Ann Graybiel, the lead researcher on the study and member of MIT’s McGovern Institute for Brain Research, says that the stimulation of the caudate nucleus seems to make animals devalue the rewards they were previously interested in and focus more on the potential drawbacks or costs of the events they are engaging with.
“This state we’ve mimicked has an overestimation of cost relative to benefit,” Graybiel says.
When examining the brainwave activity within the caudate nucleus the researchers found that the basal ganglia, a structure that contains the caudate nucleus, changed along with the changes in decision making patterns. Doctors could potentially use this to determine how responsive a person would be to treatments which target the caudate nucleus.
The exact nature of the relationship between the caudate nucleus and the basal ganglia, when it comes to things like anxiety and depression, isn’t fully understood. It was thought that the frontal cortex was mainly responsible for the control of these emotions, but the new study challenges this idea and gives some insight into how the basal ganglia is involved in pessimistic decision-making. Professor of neuroscience at the University of California, Santa Barbara, Scott Grafton (not involved in the research) explains the importance of the work.
“We know that the frontal cortex and the basal ganglia are involved, but the relative contributions of the basal ganglia have not been well understood. This is a nice paper because it puts some of the decision-making process in the basal ganglia as well,” Grafton says.
The brain’s complexity makes teasing apart mechanisms and effects from one part of the brain on another difficult, but the research team thinks that the results of the initial study are promising and that the caudate nucleus is quite likely to play a role in the disruption of dopamine in the brain. Dopamine helps regulate our mood and our sense of pleasure and reward. The caudate nucleus has regions of it that are linked with the brain’s limbic system, known to regulate mood, and it sends signals to dopamine-producing regions, as well as ask motor areas.
The abnormal spike of activity tracked within the caudate nucleus, Graybiel explains, could quite be inhibiting activity. Graybiel explains that many circuits are involved with pessimistic outlooks and the suppression of dopamine and that the study suggests we are “so delicately balanced” that a few changes to the system can have profound effects on behavior.
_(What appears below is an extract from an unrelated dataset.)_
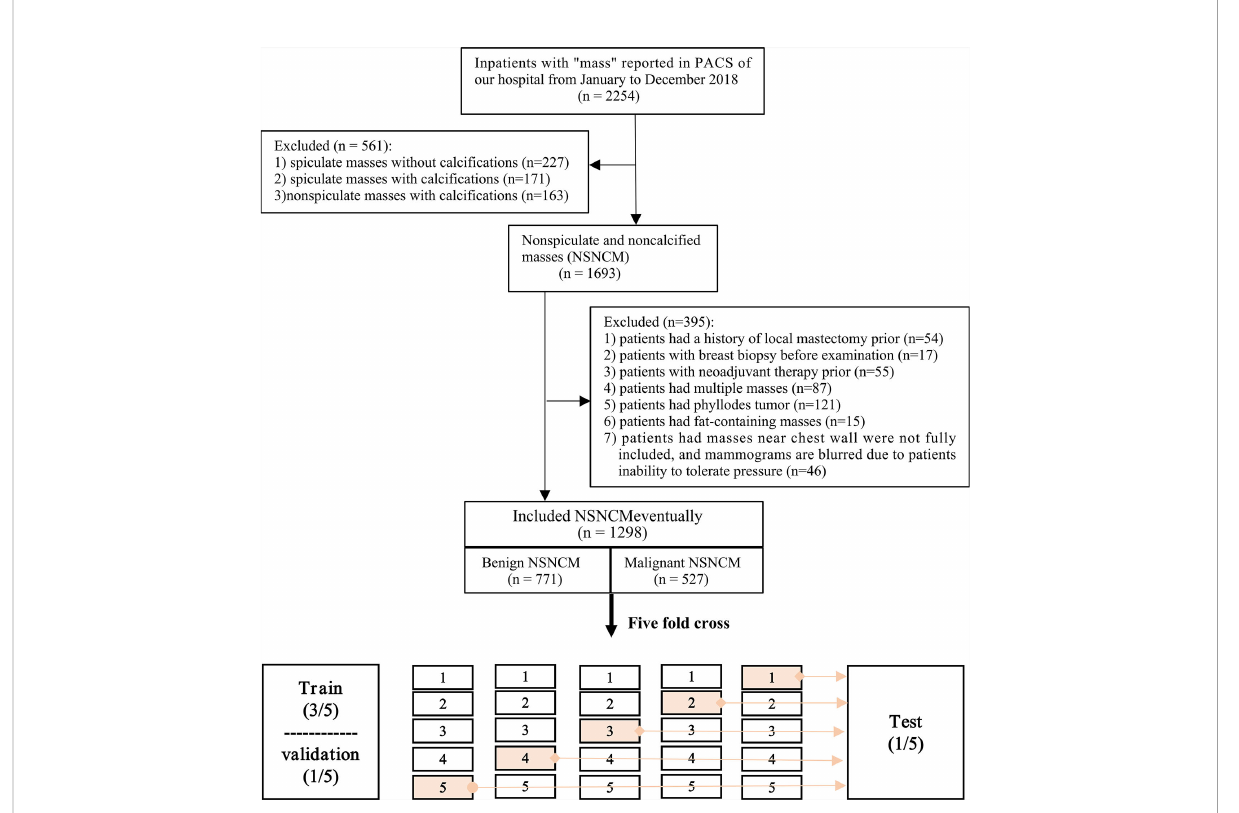
FIGURE 2 Flow chart of inclusion and exclusion of patients and division of data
While the initial tests focused on how macaques responded to stimulation of the caudate nucleus, the next phase of research will be investigating if humans respond similarly to stimulation of the nucleus. Previous research has indeed noted a link between the caudate nucleus and abnormal brain activity, but much more work will have to be done to understand the exact mechanisms responsible for the link and to determine what therapeutic interventions might be possible.
Graybiel explains that the next steps of the project involve collaborating with psychiatrists at the Mclean Hospital to research those who have anxiety or depression disorders. The goal is to see if the brains display abnormal activity within the caudate nucleus and neocortex when they engage in pessimistic decision making. MRI studies have found abnormal activity in two areas that connect the caudate nucleus and medial prefrontal cortex.
As always, more research will have to be done to see if the findings of this study hold true under other conditions. For now, those who work on treatments for anxiety and depression may want to pay close attention to future research involving the basal ganglia and caudate nucleus.